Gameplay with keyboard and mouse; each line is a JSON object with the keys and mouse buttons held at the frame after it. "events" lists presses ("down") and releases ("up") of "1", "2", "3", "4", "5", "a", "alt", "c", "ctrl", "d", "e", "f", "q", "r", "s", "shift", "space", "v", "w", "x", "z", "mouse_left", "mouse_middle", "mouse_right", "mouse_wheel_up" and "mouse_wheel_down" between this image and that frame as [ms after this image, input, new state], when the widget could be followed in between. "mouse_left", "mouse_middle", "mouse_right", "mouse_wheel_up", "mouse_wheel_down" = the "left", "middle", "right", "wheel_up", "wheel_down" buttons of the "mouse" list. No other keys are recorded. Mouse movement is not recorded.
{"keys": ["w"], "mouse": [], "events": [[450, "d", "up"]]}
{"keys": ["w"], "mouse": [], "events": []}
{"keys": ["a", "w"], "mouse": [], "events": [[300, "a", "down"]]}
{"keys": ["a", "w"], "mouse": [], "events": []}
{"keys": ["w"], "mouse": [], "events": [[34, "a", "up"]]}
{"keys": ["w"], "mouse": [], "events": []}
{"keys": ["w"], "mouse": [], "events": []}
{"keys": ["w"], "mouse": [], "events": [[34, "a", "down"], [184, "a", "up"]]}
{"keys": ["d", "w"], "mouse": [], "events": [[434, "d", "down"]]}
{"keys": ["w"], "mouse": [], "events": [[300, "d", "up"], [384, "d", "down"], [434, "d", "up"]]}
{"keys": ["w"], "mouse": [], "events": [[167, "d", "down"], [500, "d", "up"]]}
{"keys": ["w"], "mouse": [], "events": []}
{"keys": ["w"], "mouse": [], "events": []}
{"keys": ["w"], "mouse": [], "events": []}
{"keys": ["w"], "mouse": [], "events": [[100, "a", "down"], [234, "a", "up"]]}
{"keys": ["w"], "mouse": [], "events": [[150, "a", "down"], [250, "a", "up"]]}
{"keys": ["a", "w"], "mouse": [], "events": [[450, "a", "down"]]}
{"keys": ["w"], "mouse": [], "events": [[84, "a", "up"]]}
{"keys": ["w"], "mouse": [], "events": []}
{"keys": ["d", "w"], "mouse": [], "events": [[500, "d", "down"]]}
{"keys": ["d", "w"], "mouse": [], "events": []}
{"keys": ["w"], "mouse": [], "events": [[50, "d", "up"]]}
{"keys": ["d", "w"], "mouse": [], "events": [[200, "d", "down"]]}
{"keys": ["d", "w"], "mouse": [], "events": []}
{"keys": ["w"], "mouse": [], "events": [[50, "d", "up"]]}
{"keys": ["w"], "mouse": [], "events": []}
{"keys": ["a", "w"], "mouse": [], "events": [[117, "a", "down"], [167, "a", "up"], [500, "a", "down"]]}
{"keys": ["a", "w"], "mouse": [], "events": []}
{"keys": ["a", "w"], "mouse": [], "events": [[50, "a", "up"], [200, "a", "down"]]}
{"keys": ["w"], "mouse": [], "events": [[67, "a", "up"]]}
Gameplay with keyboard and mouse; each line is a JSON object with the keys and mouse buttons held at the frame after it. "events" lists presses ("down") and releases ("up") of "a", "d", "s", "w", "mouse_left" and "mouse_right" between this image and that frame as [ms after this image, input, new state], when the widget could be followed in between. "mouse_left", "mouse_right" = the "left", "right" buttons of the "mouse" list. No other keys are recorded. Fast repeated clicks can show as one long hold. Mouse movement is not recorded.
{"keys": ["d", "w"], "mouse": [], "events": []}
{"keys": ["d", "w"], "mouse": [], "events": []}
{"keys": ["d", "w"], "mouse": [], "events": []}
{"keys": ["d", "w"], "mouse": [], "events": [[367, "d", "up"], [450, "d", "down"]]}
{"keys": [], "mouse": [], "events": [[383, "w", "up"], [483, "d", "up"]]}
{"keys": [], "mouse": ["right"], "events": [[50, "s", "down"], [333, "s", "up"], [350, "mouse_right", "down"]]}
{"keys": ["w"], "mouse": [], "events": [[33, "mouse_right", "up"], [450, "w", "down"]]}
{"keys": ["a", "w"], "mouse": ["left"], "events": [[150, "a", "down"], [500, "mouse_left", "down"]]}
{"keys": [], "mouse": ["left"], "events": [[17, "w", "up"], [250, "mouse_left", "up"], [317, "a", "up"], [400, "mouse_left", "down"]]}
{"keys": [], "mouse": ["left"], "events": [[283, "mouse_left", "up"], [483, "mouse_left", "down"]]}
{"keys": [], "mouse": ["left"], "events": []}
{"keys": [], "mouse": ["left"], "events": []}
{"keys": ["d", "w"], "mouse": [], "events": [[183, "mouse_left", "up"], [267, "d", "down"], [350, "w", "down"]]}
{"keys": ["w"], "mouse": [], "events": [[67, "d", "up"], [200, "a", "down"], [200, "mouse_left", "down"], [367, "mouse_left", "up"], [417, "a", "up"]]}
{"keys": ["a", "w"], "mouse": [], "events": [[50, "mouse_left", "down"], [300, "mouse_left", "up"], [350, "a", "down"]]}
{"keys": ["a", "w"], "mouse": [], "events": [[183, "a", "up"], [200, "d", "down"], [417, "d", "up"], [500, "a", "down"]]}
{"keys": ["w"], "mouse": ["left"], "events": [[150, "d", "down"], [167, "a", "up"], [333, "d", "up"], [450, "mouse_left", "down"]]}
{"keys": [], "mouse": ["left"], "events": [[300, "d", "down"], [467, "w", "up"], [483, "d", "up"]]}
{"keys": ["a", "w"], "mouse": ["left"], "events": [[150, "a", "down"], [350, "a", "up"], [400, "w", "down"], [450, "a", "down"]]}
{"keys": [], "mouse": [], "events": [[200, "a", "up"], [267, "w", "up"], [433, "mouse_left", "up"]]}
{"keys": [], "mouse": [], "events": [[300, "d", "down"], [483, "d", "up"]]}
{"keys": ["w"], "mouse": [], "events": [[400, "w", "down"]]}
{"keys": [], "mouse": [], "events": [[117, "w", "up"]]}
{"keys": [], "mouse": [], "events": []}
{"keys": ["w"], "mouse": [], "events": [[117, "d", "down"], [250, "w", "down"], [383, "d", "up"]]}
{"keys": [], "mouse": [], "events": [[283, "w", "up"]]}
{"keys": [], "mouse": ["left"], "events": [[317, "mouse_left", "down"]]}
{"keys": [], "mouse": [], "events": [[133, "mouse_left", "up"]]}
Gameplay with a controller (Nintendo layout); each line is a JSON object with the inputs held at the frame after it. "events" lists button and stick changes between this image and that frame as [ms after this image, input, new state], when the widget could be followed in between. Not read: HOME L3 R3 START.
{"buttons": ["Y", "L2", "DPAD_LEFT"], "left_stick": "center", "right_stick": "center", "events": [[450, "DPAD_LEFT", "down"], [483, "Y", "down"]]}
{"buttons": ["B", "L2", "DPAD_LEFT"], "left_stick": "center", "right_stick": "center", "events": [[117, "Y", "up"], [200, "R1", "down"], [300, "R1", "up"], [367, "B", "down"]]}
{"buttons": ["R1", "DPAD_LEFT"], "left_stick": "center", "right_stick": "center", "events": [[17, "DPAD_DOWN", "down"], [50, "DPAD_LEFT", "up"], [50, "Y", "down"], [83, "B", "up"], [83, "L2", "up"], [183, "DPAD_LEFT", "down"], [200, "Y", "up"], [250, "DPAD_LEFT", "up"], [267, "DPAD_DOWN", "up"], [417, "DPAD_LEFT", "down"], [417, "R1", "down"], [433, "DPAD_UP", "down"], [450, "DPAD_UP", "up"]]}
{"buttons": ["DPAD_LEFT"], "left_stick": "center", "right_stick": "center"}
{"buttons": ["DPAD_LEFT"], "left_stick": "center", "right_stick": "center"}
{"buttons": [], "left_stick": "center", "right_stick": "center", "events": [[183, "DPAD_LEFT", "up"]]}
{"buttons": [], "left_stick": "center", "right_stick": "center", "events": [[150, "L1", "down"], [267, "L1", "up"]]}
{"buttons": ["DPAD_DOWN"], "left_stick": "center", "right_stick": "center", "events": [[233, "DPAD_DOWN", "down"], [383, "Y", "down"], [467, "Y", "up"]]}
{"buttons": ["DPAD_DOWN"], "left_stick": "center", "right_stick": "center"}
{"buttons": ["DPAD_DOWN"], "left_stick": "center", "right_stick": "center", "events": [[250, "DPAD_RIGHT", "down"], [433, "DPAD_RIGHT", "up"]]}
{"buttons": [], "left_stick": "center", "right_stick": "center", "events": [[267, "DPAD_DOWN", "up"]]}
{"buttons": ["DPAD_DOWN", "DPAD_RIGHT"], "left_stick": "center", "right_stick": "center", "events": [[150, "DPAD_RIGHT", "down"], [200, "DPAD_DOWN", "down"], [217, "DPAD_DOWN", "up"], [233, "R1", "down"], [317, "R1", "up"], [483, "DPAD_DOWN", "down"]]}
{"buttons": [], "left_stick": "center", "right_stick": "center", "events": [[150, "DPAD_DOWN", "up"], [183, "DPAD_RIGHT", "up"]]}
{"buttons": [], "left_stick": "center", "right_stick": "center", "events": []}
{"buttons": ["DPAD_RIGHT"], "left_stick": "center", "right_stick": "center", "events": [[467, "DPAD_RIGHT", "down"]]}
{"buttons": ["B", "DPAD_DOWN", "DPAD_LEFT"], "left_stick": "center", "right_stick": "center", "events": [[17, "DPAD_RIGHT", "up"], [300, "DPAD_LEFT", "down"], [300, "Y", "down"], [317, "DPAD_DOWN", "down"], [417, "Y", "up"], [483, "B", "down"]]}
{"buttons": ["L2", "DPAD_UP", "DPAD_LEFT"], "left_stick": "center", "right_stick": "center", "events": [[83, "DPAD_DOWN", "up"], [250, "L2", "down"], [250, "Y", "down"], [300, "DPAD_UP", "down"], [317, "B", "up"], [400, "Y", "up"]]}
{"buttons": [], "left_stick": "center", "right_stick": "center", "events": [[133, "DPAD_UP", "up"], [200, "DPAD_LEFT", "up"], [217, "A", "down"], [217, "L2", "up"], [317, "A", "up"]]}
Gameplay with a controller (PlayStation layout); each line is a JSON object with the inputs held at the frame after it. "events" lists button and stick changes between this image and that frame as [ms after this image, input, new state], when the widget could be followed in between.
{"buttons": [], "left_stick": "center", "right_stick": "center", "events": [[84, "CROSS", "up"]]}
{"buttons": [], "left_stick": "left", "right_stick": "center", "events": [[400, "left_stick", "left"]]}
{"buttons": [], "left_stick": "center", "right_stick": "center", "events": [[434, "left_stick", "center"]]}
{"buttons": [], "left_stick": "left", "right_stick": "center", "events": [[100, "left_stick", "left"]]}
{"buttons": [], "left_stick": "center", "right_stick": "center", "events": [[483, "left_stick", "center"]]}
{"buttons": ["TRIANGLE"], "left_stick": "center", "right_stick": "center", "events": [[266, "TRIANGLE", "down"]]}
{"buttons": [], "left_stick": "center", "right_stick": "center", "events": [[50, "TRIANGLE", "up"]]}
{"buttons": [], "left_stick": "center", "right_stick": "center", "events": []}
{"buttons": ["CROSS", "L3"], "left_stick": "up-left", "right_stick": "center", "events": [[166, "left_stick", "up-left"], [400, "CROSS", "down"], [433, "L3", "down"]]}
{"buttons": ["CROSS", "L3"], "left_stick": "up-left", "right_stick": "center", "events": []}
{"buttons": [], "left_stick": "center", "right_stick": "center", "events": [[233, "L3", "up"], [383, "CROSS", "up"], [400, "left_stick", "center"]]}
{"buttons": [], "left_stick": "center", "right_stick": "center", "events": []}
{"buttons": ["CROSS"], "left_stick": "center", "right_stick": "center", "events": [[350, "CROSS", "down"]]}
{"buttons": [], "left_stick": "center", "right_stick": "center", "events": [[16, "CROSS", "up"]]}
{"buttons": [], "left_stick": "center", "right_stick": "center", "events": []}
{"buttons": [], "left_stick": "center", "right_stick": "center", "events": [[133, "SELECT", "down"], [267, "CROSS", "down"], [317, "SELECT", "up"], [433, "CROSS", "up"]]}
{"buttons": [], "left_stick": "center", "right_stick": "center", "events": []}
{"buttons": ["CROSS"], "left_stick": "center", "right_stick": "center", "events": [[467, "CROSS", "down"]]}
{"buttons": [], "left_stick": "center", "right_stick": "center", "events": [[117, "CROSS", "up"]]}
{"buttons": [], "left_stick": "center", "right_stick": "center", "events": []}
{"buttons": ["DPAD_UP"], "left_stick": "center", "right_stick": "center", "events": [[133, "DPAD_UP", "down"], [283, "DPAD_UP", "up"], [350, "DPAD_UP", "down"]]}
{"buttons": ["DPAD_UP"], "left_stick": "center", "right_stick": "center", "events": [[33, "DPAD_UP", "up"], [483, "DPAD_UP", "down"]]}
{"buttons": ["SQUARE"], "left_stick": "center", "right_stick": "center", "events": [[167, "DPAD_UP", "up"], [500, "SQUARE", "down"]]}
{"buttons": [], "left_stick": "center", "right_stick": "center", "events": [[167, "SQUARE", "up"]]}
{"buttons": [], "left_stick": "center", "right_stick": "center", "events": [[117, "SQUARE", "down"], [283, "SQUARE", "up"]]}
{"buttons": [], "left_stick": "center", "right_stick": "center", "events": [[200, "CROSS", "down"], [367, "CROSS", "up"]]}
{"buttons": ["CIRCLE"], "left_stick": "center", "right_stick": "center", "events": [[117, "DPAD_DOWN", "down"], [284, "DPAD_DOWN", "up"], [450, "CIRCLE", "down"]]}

## [Required action]
What is needed is every line from the data above that includes the string "presses", copied out.

## [Exercise response]
Gameplay with keyboard and mouse; each line is a JSON object with the keys and mouse buttons held at the frame after it. "events" lists presses ("down") and releases ("up") of "1", "2", "3", "4", "5", "a", "alt", "c", "ctrl", "d", "e", "f", "q", "r", "s", "shift", "space", "v", "w", "x", "z", "mouse_left", "mouse_middle", "mouse_right", "mouse_wheel_up" and "mouse_wheel_down" between this image and that frame as [ms after this image, input, new state], when the widget could be followed in between. "mouse_left", "mouse_middle", "mouse_right", "mouse_wheel_up", "mouse_wheel_down" = the "left", "middle", "right", "wheel_up", "wheel_down" buttons of the "mouse" list. No other keys are recorded. Mouse movement is not recorded.
Gameplay with keyboard and mouse; each line is a JSON object with the keys and mouse buttons held at the frame after it. "events" lists presses ("down") and releases ("up") of "a", "d", "s", "w", "mouse_left" and "mouse_right" between this image and that frame as [ms after this image, input, new state], when the widget could be followed in between. "mouse_left", "mouse_right" = the "left", "right" buttons of the "mouse" list. No other keys are recorded. Fast repeated clicks can show as one long hold. Mouse movement is not recorded.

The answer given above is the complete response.